Say you're a consortium of real estate developers, and you want to cash in on the "Hollywood Renaissance." Well, you could erect a shopping mall next to a major landmark -- say, the Chinese Theater -- and build it around a huge courtyard to take advantage of all that foot traffic on the Boulevard. Then you could give a nod -- or at least a head fake -- toward the town's history by decorating it with massive reproductions of the elephant statues and the Great Gate of Babylon from Griffith's Intolerance (because your Peachtree development in Atlanta has already snatched up that plum Birth of a Nation theme). Finally, you could fancy it up with mosaics that vaguely recall the Yellow Brick Road from The Wizard of Oz, and add one of those "dancing water" features that ejaculate from the pavement in perfect unison, kind of like a bukkake fetish video starring the USMC Silent Drill Team.
Just to give you an idea, this is what the place looked like at Christmas:
The uniforms looked amazingly authentic, the sailors standing guard would periodically march around the sub while the Soviet national anthem blared and the officers on deck shouted orders in Russian; and I must admit, I was kind of impressed they went to all that trouble. Then I remembered that it's Hollywood, and you can find people shouting in Russian pretty much anywhere, including the elevator when I got home.
So anyway, we can call off the Hunt for Red October. Turns out it was next to Lane Bryant the whole time.
Failed script idea for Speed 3: The Cunts from Red Mocktober?
(apologies in advance to anyone offended by my sarcastic use of the c word)
I hate Hollywood & Highland. All those fake Abyssinian ziggurats! although it can sometimes be fun to take tourists there.
I'm sad you've omitted the various costumed characters that hang out there. How did Sponge Bob, Darth, and Spiderman react to the submarine?
Hilariously good write-up!
What REALLY happened to the Submarine Kursk.
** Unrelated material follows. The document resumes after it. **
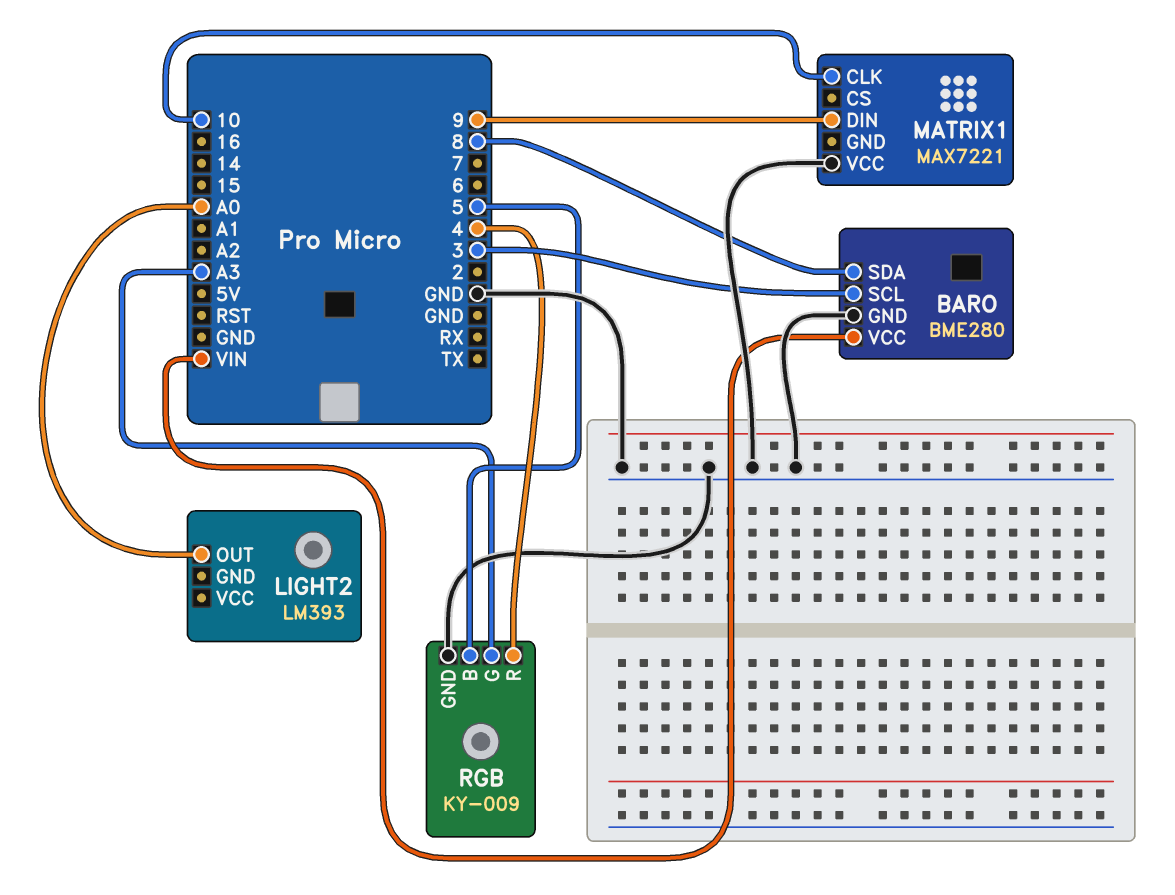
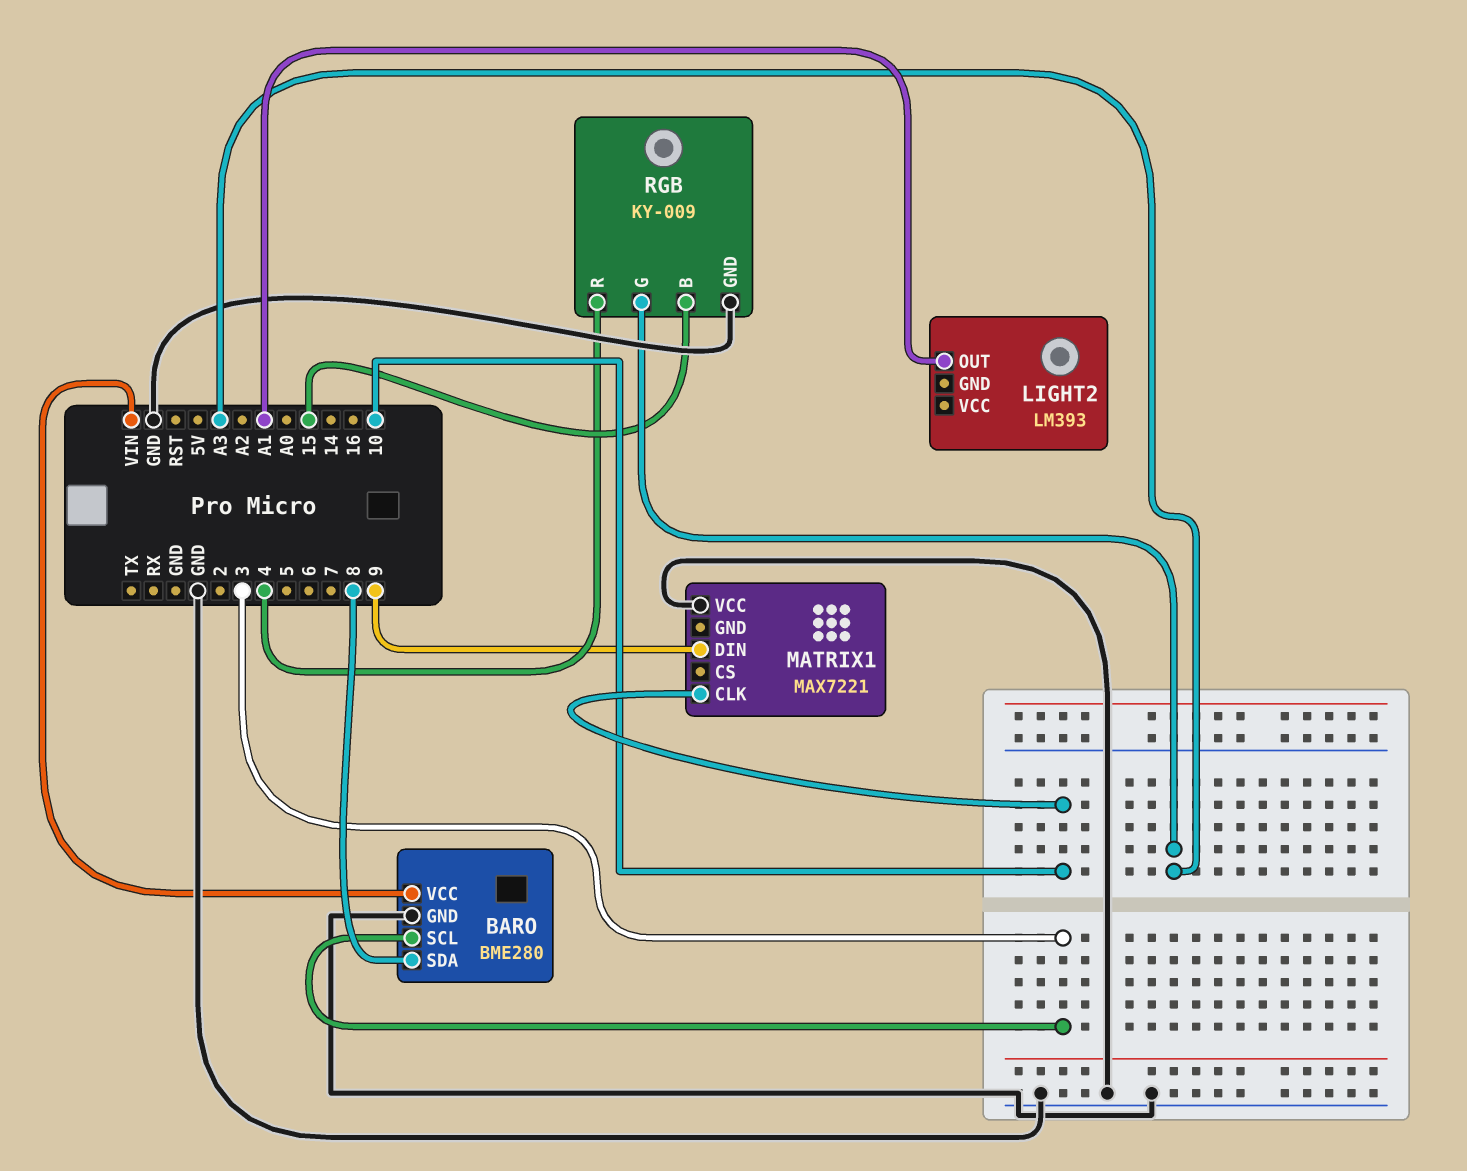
LIGHT2 pin OUT: A0 -> A1
RGB pin B: 5 -> 15

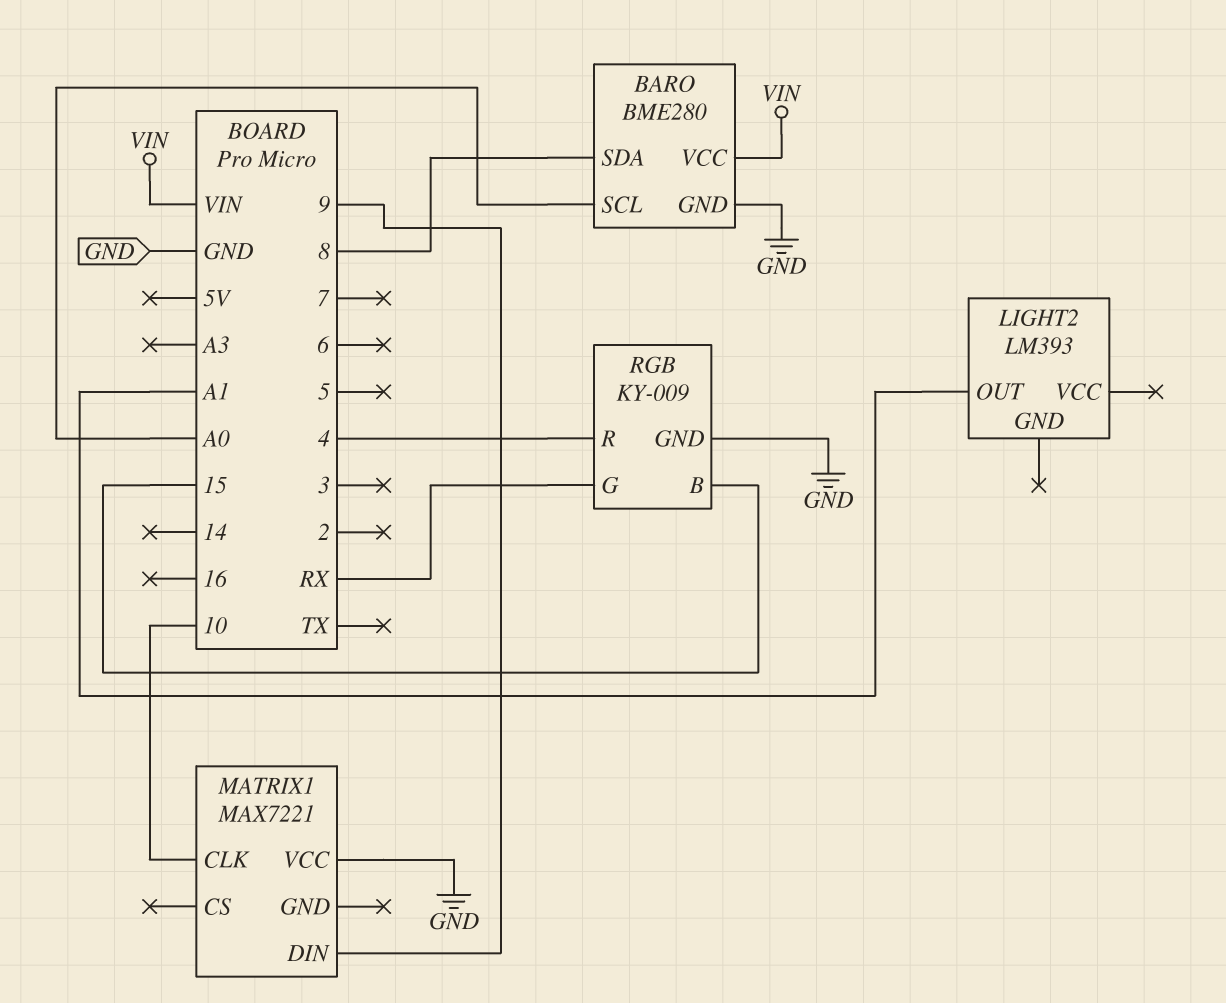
BARO pin SCL: 3 -> A0
RGB pin G: A3 -> RX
Watched 30 minutes of the episode. Couldn't figure it out Won't be back.
Made me laugh. I blame you because this made the migraine worse.
Carl, almost positive that's a porn title.
Also: possibly amusing migraine story: Six thirty AM, lying in bed with my partner.
Me: The fucking fuckety fuck am I listening to ocarina music?
Partner: Is this aphasia? Are you having a stroke? I don't even think those are real words.
Joys of thin walls and weird neighbors.
I so want that sub for my yard on Halloween.
Post and comments: Best. Snark. Of. The. Week.
Hey, D.W. himself would have done something similar if he could...
Great description, Scott. I have one East Coast Elite-type ignorant question: what is the looming black object or facade or presence in the background of the top photo? It looks like where the virgins are taken to be presented to the furnaces of Baal.
But I often find Big Glitz sinister. It tends toward what Fritz Leiber called "an unhealthy gigantism".
Li'l, the black is the night sky seen through the "Great Gate of Babylon" (the greatness of which is marred, in my opinion, by the three catwalks that cross it). It's a bit hard to tell because the photo was snapped at an odd angle, and you can't quite see the top of the arch.
Very fine indeed! Thanks for the heads-up.
I'm this late to the party, an no one has said this?!
"EGERMENCY! EVERY ONE TO GET FROM STREET!"